See, this is where I focus on the time period in which the film was made. The aliens, as you say, look rather conventional, but I wouldn't necessarily say they're anticlimatic. The film is, after all, about close encounters of the third kind; i.e., making physical contact with the aliens. While Spielberg probably would have designed them differently today, his more conventional design of them back in the 70's reflects his own idealism and infatuation with 50's-style aliens at the time (Spielberg has admitted that his strong belief in aliens has diminished somewhat due to the noticable lack of flying saucer sightings in recent years). He builds the suspense of the moment nicely, too. The first time to mothership opens, it releases the human captives (and that dog that slides down the ramp). Then that praying mantis figure appears, followed by the aliens. It's a powerful moment even when knowing in hindsight that the aliens won't look very original.
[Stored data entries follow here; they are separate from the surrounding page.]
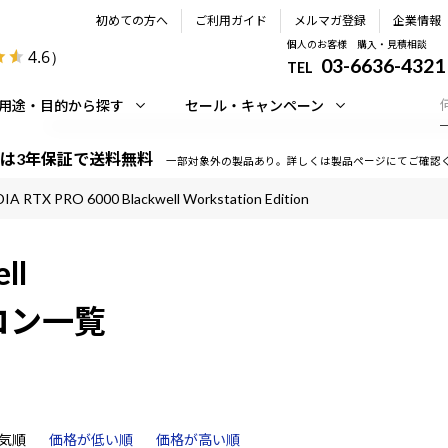
初めての方へ
ご利用ガイド
メルマガ登録
企業情報
個人のお客様 購入・見積相談
4.6
）
03-6636-4321
TEL
用途・目的から探す
セール・キャンペーン
は3年保証で送料無料
一部対象外の製品あり。詳しくは製品ページにてご確認
IA RTX PRO 6000 Blackwell Workstation Edition
ll
パソコン一覧
気順
価格が低い順
価格が高い順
The reveal of the aliens also gives us that wonderful moment of Lacombe giving the musical hand signal to one of the aliens: the smile on Truffaut's face in that instant is downright lovable. It's no surprise that Jean Renoir waxed so poetically about Close Encounters (and, surprisingly, Spielberg as a director) in a letter he wrote to Truffaut after the film's release: "It is a very good film, and I regret it was not made in France... the author is a poet. In the south of France one would say he is a bit of a fada. He brings to mind the exact meaning of this word in Provence: the village fada is the one possessed by the fairies."

Ed Howard said...

For a long time into the movie, we're not entirely sure what type of sci-fi film we're watching.

That's very true. I really like that aspect of it, too, how it shows different people reacting in very different ways, and the aesthetics of the film change to reflect that character's perceptions. Roy is intrigued and awed by the aliens, so his scenes are often tinged with shivery wonder, whereas Jillian fears the aliens (quite rightly, really, since they do take her son), so her scenes play out like a horror movie.

I'm glad you pointed out the family disfunction theme running through Roy's story, though I think that comes through perfectly clearly in the theatrical version, especially in the scene where his wife leaves. In a lot of Spielberg's other films, his anxiety about family is resolved in very rosy, optimistic visions of family contentment. Here, he's working out that anxiety much more directly by showing the disintegration of a family in response to one member's single-minded obsession with concerns that stretch far beyond the bounds of family.

MovieMan0283 said...

Adam, thanks for the Renoir quote - I'd never heard it before. That's great.